[REQUEST] An exact repetition of the data is required; no picture should appear in it.

(THE DATA)

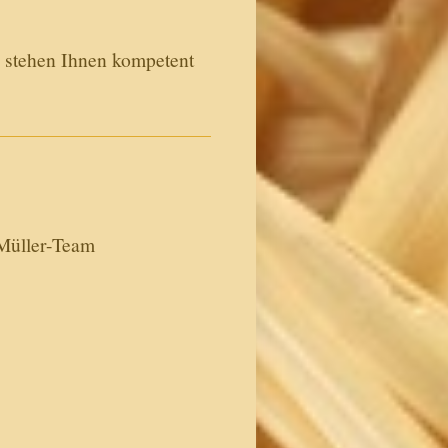
nd stehen Ihnen kompetent
Müller-Team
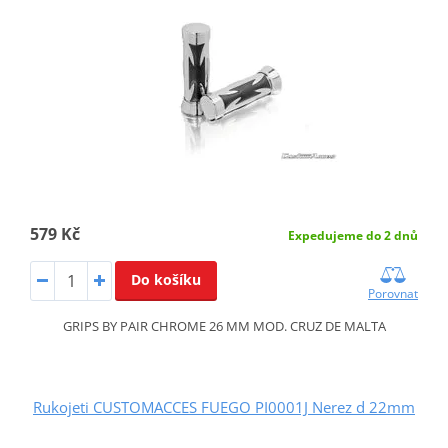
579 Kč
Expedujeme do 2 dnů
Do košíku
Porovnat
GRIPS BY PAIR CHROME 26 MM MOD. CRUZ DE MALTA
Rukojeti CUSTOMACCES FUEGO PI0001J Nerez d 22mm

(End THE DATA)

[ANSWER FOR THIS EXERCISE]
nd stehen Ihnen kompetent
Müller-Team
579 Kč
Expedujeme do 2 dnů
Do košíku
Porovnat
GRIPS BY PAIR CHROME 26 MM MOD. CRUZ DE MALTA
Rukojeti CUSTOMACCES FUEGO PI0001J Nerez d 22mm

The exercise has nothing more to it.